I would use the standard std::map rather than your own system.
There are tools like lex (or flex) that can be used for this. The issue would be whether you can regenerate the lexical analyzer that it would construct when the XML specification changes. If the XML specification does not change often, you may be able to use tools such as lex to do the scanning and mapping more easily. If the XML specification can change at the whim of those using the program, then lex is probably less appropriate.
There are some caveats - notably that both lex and flex generate C code, rather than C++.
I would also consider looking at pattern matching technology - the sort of stuff that egrep in particular uses. This has the merit of being something that can be handled at runtime (because egrep does it all the time). Or you could go for a scripting language - Perl, Python, ... Or you could consider something like PCRE (Perl Compatible Regular Expressions) library.
Better yet, if you're going to use the boost library, there's always the Boost tokenizer library -> http://www.boost.org/doc/libs/1_39_0/libs/tokenizer/index.html
You could use a regex (perhaps the boost::regex library). If all of the patterns are just strings of letters, a regex like "(a|p|pp|u)" would find a greedy match. So:
Run a regex_search using the above pattern to locate the next match
Plug the match-text into your std::map to get the replace-text.
Print the non-matched consumed input and replace-text to your output, then repeat 1 on the remaining input.
And done.
It may seem a bit complicated, but the most efficient way to do that is to use a graph to represent a state-chart. At first, i thought boost.statechart would help, but i figured it wasn't really appropriate. This method can be more efficient that using a simple std::map IF there are many rules, the number of possible characters is limited and the length of the text to read is quite high.
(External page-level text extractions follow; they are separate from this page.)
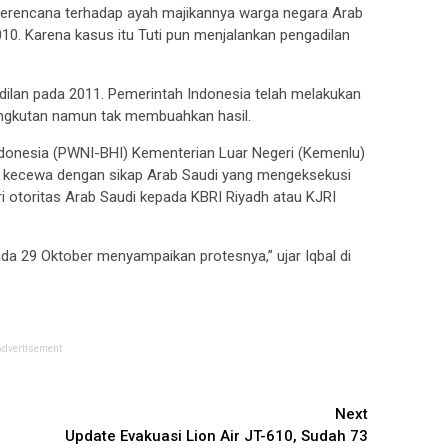
berencana terhadap ayah majikannya warga negara Arab
10. Karena kasus itu Tuti pun menjalankan pengadilan
adilan pada 2011. Pemerintah Indonesia telah melakukan
ngkutan namun tak membuahkan hasil.
donesia (PWNI-BHI) Kementerian Luar Negeri (Kemenlu)
 kecewa dengan sikap Arab Saudi yang mengeksekusi
ri otoritas Arab Saudi kepada KBRI Riyadh atau KJRI
da 29 Oktober menyampaikan protesnya,” ujar Iqbal di
Advertisement
Next
Update Evakuasi Lion Air JT-610, Sudah 73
So anyway, using a simple graph :
0) create graph with "start" vertex
1) read xml configuration file and create vertices when needed (transition from one "set of characters" (eg "pp") to an additional one (eg "ppa")). Inside each vertex, store a transition table to the next vertices. If "key text" is complete, mark vertex as final and store the resulting text
2) now read text and interpret it using the graph. Start at the "start" vertex. ( * ) Use table to interpret one character and to jump to new vertex. If no new vertex has been selected, an error can be issued. Otherwise, if new vertex is final, print the resulting text and jump back to start vertex. Go back to (*) until there is no more text to interpret.
You could use boost.graph to represent the graph, but i think it is overly complex for what you need. Make your own custom representation.